私はその中から数冊選び取り、書庫の机で読みふけっていた。今日の夜会でもエドヴァルドと会うことになるため、そのための準備である。
今読んでいるのは、「役に立つ人間とは」という本だ。それ以外も全部、対人スキルに関する本ばかりである。
正直これまでの人生の中で、私は自分より身分の高い者のために動いた経験は少ない。そのため、どのように立ち回れば良いのかを、先ずは勉強することにしたのだ。
「ニーズは相手が言ったことが全てではない。口に出さぬニーズこそ、真に目を向けるべきだ……成程ね」
二度目のお茶会から今日に至るまで、エドヴァルドと顔を合わす機会は幾度もあった。
しかし、彼が新たにご令嬢と友達になる気配は一切なかった。他の人と話していても、私の顔を見るや否や、すぐに私の方へやって来るのだ。そして帰る時間だと家令が呼びに来ると、さっさと帰ってしまう。私が貴重な時間を独占しているため、出会いを阻んでしまっているとも言える。彼は高貴な身分なので、両親の同意無しに友達になれる存在も少ないのだろう。

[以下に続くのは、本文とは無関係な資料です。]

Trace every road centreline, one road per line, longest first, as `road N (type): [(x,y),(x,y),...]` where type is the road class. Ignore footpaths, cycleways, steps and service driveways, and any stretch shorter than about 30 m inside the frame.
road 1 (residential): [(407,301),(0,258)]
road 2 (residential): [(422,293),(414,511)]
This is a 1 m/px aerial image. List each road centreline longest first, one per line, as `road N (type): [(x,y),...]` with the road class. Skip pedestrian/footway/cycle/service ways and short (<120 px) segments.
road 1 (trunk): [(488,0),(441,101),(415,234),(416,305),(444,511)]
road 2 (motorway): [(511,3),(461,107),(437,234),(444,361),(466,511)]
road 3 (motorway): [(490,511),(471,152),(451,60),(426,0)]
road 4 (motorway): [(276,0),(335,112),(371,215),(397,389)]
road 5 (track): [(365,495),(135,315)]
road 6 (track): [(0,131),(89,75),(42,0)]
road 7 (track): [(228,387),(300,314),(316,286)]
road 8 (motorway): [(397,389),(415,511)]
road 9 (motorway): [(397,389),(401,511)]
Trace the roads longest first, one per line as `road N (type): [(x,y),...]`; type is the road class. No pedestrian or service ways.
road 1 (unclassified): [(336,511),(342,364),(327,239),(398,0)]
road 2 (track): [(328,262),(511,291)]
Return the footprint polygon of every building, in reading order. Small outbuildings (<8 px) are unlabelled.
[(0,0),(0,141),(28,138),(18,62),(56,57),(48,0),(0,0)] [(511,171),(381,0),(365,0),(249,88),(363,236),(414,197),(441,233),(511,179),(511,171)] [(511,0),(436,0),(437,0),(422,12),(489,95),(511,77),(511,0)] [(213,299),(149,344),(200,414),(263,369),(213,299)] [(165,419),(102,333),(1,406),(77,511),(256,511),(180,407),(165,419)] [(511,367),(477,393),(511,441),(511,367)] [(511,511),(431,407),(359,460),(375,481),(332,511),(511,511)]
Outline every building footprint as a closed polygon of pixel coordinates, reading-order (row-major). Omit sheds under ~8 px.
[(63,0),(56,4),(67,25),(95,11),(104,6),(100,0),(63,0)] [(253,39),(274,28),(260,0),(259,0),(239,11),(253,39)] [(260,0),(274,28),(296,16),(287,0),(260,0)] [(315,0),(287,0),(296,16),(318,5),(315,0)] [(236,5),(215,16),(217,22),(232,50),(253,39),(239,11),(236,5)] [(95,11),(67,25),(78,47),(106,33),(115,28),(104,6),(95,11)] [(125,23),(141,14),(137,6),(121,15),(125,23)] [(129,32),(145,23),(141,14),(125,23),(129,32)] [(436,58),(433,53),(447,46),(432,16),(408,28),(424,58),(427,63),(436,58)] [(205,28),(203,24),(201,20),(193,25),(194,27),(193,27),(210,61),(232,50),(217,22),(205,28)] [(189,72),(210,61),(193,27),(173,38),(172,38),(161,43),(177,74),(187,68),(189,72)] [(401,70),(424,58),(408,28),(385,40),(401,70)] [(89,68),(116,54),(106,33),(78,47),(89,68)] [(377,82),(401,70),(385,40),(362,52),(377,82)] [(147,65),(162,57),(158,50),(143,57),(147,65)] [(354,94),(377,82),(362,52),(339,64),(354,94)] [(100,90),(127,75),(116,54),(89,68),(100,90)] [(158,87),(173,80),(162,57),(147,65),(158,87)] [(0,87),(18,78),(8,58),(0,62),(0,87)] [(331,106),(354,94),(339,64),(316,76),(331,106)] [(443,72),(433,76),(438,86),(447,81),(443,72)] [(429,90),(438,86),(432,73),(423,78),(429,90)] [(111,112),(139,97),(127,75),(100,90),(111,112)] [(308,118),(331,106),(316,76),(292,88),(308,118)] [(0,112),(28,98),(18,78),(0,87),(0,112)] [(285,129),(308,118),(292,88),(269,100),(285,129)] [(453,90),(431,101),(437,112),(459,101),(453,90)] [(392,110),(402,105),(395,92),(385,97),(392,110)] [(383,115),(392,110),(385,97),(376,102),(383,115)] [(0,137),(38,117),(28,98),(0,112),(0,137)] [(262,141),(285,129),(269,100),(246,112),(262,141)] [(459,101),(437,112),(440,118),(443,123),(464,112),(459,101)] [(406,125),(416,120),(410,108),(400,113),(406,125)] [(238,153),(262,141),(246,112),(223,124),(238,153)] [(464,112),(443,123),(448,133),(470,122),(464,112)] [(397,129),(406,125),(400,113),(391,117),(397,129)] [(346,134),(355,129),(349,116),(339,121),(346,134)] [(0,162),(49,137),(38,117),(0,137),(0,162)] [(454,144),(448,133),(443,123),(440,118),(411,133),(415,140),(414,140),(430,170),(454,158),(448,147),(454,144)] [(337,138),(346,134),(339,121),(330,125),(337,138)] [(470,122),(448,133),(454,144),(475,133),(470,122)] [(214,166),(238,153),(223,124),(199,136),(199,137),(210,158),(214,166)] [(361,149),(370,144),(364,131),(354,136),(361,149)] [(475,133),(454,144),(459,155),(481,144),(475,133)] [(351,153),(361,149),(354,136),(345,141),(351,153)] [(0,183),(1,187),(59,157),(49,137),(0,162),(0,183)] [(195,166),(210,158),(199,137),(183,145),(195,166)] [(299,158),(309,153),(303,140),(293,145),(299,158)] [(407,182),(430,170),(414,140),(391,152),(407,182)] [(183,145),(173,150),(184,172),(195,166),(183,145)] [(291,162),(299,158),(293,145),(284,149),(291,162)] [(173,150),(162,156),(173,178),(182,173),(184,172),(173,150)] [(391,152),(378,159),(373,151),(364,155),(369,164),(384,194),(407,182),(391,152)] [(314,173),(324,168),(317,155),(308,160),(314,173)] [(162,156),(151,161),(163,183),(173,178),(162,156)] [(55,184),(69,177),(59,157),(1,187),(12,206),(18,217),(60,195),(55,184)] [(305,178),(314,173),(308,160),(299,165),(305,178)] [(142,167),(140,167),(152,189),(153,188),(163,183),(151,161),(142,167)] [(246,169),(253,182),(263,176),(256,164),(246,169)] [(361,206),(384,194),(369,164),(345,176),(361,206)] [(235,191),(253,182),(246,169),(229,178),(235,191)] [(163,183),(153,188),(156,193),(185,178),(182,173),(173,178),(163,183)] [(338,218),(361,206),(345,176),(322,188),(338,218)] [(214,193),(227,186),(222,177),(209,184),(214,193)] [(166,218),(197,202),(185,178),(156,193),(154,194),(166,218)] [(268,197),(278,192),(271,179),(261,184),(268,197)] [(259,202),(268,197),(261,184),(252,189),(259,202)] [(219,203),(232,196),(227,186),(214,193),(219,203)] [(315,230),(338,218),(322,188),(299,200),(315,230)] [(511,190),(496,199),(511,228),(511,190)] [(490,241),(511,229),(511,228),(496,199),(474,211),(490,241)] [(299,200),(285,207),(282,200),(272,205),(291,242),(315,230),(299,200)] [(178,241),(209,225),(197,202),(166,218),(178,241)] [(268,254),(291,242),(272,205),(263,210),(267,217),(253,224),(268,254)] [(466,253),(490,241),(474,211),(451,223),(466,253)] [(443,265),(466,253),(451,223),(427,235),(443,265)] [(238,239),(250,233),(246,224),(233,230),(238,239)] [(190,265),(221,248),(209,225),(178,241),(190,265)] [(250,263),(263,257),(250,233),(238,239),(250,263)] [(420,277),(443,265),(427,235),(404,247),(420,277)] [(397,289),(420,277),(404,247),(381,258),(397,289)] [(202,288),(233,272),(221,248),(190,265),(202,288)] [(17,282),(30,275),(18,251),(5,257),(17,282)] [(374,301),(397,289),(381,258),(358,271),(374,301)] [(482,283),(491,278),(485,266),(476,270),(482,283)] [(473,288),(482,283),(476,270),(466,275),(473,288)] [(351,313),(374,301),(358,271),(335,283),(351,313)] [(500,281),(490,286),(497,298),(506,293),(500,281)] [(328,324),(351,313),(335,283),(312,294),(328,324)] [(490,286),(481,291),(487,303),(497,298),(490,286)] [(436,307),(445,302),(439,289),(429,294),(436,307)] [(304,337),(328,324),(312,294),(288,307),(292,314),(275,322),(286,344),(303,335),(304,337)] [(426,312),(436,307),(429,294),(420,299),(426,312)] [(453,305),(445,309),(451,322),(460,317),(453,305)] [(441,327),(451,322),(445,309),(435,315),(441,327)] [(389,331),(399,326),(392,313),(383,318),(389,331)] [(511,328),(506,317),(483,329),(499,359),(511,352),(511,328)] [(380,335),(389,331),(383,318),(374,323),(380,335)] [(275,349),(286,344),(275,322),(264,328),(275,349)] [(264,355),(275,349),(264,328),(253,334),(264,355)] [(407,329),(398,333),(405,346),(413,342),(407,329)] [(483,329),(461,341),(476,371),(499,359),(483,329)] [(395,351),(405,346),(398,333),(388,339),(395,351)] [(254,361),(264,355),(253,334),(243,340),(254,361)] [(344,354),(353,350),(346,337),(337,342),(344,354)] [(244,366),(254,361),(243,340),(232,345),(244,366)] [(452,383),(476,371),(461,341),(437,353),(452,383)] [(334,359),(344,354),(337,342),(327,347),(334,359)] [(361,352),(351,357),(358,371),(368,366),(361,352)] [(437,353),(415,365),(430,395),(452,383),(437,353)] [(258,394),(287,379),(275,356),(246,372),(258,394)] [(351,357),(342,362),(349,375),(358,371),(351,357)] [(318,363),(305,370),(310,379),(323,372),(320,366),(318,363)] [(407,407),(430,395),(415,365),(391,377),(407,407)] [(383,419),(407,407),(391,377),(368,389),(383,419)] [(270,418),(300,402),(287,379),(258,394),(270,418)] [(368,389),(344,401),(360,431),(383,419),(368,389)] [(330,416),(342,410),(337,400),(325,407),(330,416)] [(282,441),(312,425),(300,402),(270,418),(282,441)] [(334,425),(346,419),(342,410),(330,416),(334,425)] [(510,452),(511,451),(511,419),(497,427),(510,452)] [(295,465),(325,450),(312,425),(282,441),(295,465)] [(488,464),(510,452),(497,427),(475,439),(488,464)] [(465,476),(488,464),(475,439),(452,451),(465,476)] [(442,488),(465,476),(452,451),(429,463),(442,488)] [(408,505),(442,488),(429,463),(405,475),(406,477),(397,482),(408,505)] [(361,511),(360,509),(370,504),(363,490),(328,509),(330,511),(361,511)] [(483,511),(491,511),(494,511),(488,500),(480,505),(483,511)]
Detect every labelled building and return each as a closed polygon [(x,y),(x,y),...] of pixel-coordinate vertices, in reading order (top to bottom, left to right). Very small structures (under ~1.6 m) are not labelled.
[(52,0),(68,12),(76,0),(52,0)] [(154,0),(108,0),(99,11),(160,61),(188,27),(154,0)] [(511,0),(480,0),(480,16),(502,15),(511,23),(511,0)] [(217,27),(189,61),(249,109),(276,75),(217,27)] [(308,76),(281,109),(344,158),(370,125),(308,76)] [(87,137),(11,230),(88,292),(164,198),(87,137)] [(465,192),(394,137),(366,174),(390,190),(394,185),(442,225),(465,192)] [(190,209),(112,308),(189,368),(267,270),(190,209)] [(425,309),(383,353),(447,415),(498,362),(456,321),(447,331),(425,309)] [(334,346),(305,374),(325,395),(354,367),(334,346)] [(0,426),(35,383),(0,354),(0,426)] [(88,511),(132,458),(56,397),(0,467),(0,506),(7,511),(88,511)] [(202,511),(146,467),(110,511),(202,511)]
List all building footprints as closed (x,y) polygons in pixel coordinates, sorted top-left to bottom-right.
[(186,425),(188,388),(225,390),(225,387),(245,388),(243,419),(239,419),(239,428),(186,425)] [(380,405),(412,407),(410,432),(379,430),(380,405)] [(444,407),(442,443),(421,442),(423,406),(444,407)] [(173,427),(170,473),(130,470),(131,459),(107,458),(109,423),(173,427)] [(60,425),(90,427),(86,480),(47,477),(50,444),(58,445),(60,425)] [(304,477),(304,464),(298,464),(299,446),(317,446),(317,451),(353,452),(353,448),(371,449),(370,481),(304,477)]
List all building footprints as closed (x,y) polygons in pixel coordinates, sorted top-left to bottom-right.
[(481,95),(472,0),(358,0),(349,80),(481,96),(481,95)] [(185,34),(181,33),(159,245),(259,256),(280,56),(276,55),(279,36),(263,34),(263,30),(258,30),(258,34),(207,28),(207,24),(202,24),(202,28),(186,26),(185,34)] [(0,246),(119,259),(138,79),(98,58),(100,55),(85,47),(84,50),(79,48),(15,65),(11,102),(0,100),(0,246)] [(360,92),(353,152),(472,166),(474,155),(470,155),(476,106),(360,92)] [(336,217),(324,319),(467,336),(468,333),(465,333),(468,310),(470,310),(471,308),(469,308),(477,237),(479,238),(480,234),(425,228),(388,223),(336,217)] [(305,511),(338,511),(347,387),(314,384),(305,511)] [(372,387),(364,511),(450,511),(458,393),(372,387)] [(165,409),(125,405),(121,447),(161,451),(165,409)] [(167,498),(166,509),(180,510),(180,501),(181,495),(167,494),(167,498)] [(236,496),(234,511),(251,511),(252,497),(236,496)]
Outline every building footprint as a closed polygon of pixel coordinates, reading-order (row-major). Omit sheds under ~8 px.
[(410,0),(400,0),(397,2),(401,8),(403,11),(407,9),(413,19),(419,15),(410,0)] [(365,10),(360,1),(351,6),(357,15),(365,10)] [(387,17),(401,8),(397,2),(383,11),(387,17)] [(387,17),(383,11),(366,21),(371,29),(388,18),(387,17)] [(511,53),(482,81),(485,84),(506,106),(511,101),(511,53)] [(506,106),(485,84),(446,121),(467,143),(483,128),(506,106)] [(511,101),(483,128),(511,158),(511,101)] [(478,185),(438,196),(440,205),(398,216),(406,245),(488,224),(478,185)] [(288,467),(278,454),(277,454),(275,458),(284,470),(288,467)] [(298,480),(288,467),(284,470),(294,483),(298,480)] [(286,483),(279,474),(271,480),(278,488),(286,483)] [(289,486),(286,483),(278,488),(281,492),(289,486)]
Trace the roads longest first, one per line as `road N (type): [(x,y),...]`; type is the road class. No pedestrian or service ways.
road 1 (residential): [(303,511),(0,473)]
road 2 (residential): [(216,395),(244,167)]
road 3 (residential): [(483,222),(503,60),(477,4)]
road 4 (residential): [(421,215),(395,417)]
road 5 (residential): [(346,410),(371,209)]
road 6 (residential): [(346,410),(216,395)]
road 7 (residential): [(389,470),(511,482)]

とはいえ、私から彼に「友達を作らないのか」と何度も聞くのは失礼な話だ。だから今日は、読んだ本に倣い密かに下準備をして、夜会で彼を待つことにしたのである。
私はノートにエドヴァルドが求めているであろうことを、箇条書きで書き始めた。
「友人を作ること、結婚相手を見つけること。後は……何かしら」
今世で彼と過ごした時間は、前世と比べたならば非常に僅かなものだ。だから、彼が今求めていることを知るにはヒントが少ないのが実情だ。
……いっそ、遠回しに聞いてみようかしら?
「メイベル、ここにいたのか」
「あら、お兄様」
眉間に皺を寄せてノートを睨みつけていると、兄上が書庫へとやって来たのだった。
「何を熱心に読んでるのかと思ったら……ビジネス書か? 珍しいな」
机の上に置かれた本を物珍しそうに見ながら、彼は言った。
「ふふ、夜会やお茶会で人とお話しすることが増えてきたので、少し勉強してますの」
「なるほどな。それは良いけど、あまり根を詰め過ぎないようにな」
そう言って、兄上は本棚に歩み寄った。どうやら彼も、何か本を探しに来たようだった。
……同じ長男でも、こんなに違うのね。
前世でも、私には兄がいた。しかし辛く当たられることも多く、ユリウスが令嬢と婚約した時は両親と共に私に折檻を食らわせていた程だ。彼としても、自らの立場を守るために、必死だったのだろう。
『お前は公爵家の名に泥を塗る気か、役立たずが!!』
自分よりも早く生まれただけなのに、どうして威張れるのか。前世で何回そう思ったか数え切れない程だった。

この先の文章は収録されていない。